On Sat, Apr 9, 2011 at 8:56 PM, Lance Norskog <[EMAIL PROTECTED]> wrote:
> Is this work appropriate for summarizing irregularly sampled events
> into timed buckets?
>
>
>
http://tdunning.blogspot.com/2011/03/exponentially-weighted-averaging-for.html> et. al.
>
Yes. That is the idea. This averaging turns the irregular samples into a
step function which can be sampled at any time.
> The use case is actually more complex: summarizing multiple time
> series in map/reduce.
>
That is a bit trickier. If you can assume that mappers get disjoint time
ranges, it gets a bit easier, but you still have to glue the time ranges
together. This isn't too hard to do since the state of the averager is
summarized by the last value of the average and the time it was established.

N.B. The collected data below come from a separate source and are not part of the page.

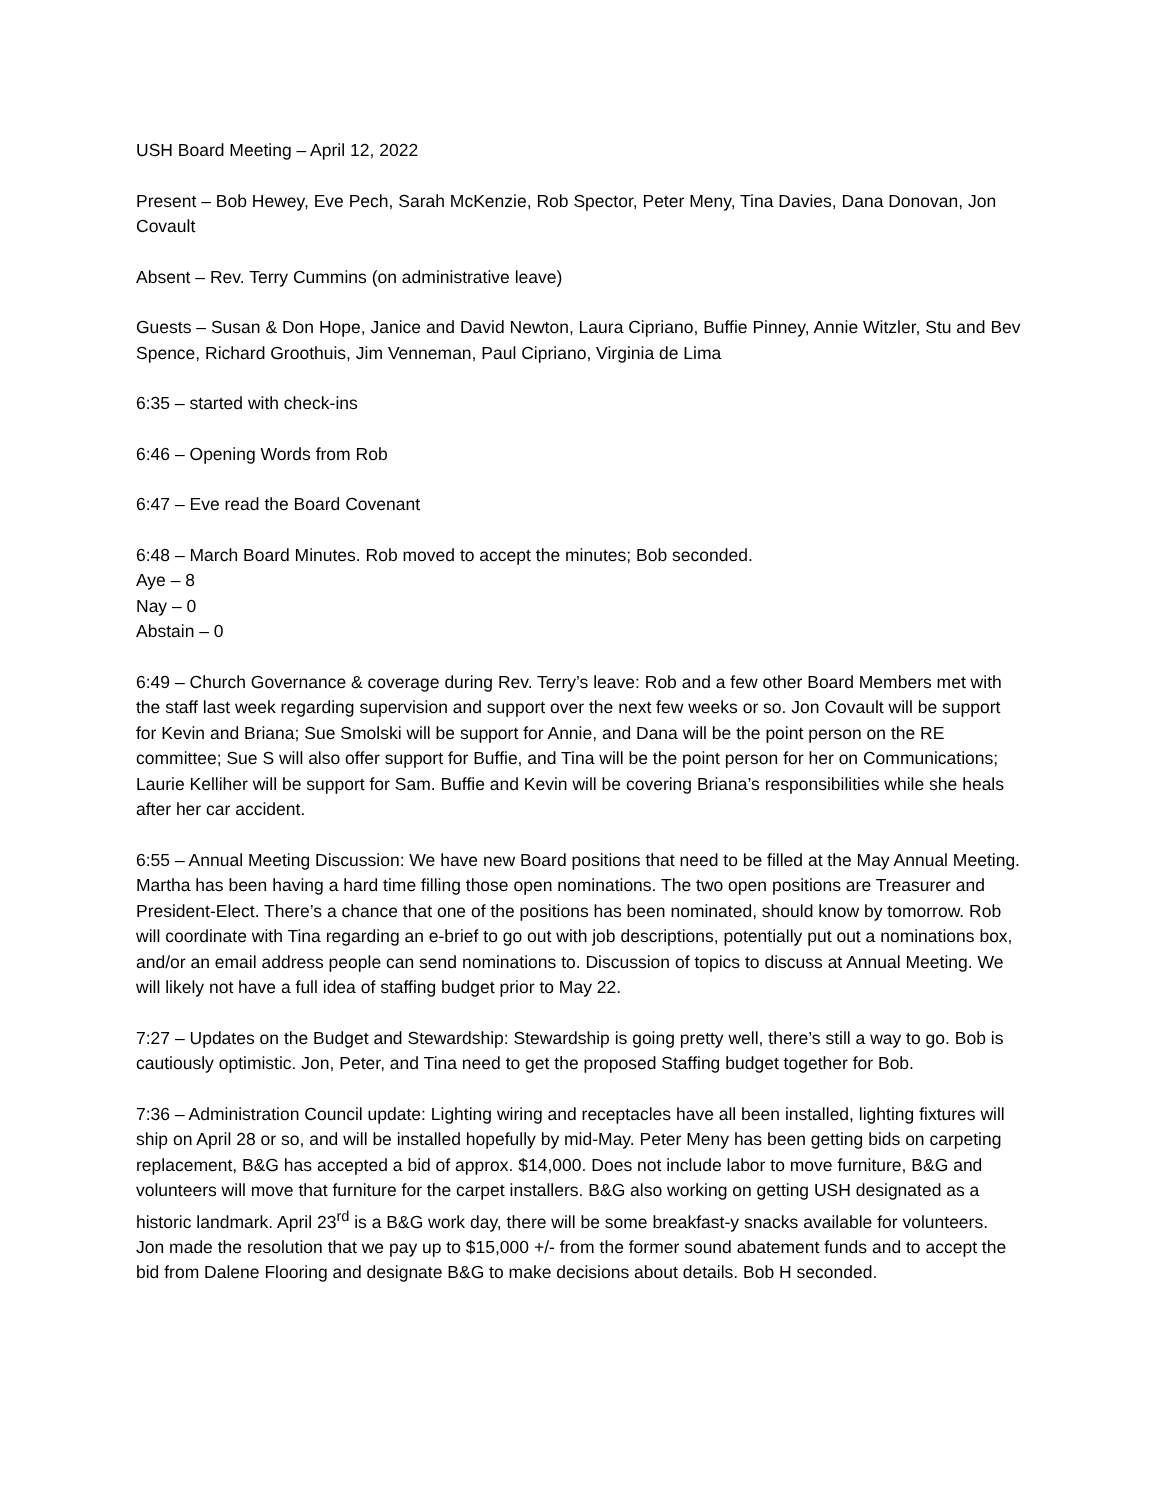USH Board Meeting – April 12, 2022
Present – Bob Hewey, Eve Pech, Sarah McKenzie, Rob Spector, Peter Meny, Tina Davies, Dana Donovan, Jon Covault
Absent – Rev. Terry Cummins (on administrative leave)
Guests – Susan & Don Hope, Janice and David Newton, Laura Cipriano, Buffie Pinney, Annie Witzler, Stu and Bev Spence, Richard Groothuis, Jim Venneman, Paul Cipriano, Virginia de Lima
6:35 – started with check-ins
6:46 – Opening Words from Rob
6:47 – Eve read the Board Covenant
6:48 – March Board Minutes. Rob moved to accept the minutes; Bob seconded.
Aye – 8
Nay – 0
Abstain – 0
6:49 – Church Governance & coverage during Rev. Terry’s leave: Rob and a few other Board Members met with the staff last week regarding supervision and support over the next few weeks or so. Jon Covault will be support for Kevin and Briana; Sue Smolski will be support for Annie, and Dana will be the point person on the RE committee; Sue S will also offer support for Buffie, and Tina will be the point person for her on Communications; Laurie Kelliher will be support for Sam. Buffie and Kevin will be covering Briana’s responsibilities while she heals after her car accident.
6:55 – Annual Meeting Discussion: We have new Board positions that need to be filled at the May Annual Meeting. Martha has been having a hard time filling those open nominations. The two open positions are Treasurer and President-Elect. There’s a chance that one of the positions has been nominated, should know by tomorrow. Rob will coordinate with Tina regarding an e-brief to go out with job descriptions, potentially put out a nominations box, and/or an email address people can send nominations to. Discussion of topics to discuss at Annual Meeting. We will likely not have a full idea of staffing budget prior to May 22.
7:27 – Updates on the Budget and Stewardship: Stewardship is going pretty well, there’s still a way to go. Bob is cautiously optimistic. Jon, Peter, and Tina need to get the proposed Staffing budget together for Bob.
7:36 – Administration Council update: Lighting wiring and receptacles have all been installed, lighting fixtures will ship on April 28 or so, and will be installed hopefully by mid-May. Peter Meny has been getting bids on carpeting replacement, B&G has accepted a bid of approx. $14,000. Does not include labor to move furniture, B&G and volunteers will move that furniture for the carpet installers. B&G also working on getting USH designated as a historic landmark. April 23<sup>rd</sup> is a B&G work day, there will be some breakfast-y snacks available for volunteers.
Jon made the resolution that we pay up to $15,000 +/- from the former sound abatement funds and to accept the bid from Dalene Flooring and designate B&G to make decisions about details. Bob H seconded.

> Given N system logs with parallel recordings, I would like to
> summarize these in one common set of time buckets.
>
Sorting by time first would help a good bit. On the other hand, since the
exponential averager is a linear operator, it follows the distributive law
and you should be able to average each sequence in isolation and
combinethem. There is a wee bit of math necessary to figure out just how, but it
should make a lot of sense when you get the result.
Each mapper would emit "something" with the time bucket as the sorting key.
>
I think that each mapper would emit the time for the end of the window that
the current input sample falls into, the sample and the time the sample
occurred relative to the end time of the window.
The
combiner and reducer would key on window end time and do a weighted
average for all available samples and would emit the rectified time, the
weighted average and set the time for the weighted average to the be time
for the latest sample relative to the rectified time.
If desired, relative time could be expressed as exp(-t / alpha) to avoid
recomputing exponentials.
This would compute weighted averages. Average rates would be analogous,
following the derivation in the blog.
set? And is it worth the complexity of including the original time
> stamps of the events?
>
By superposition, you only need the time for the last event.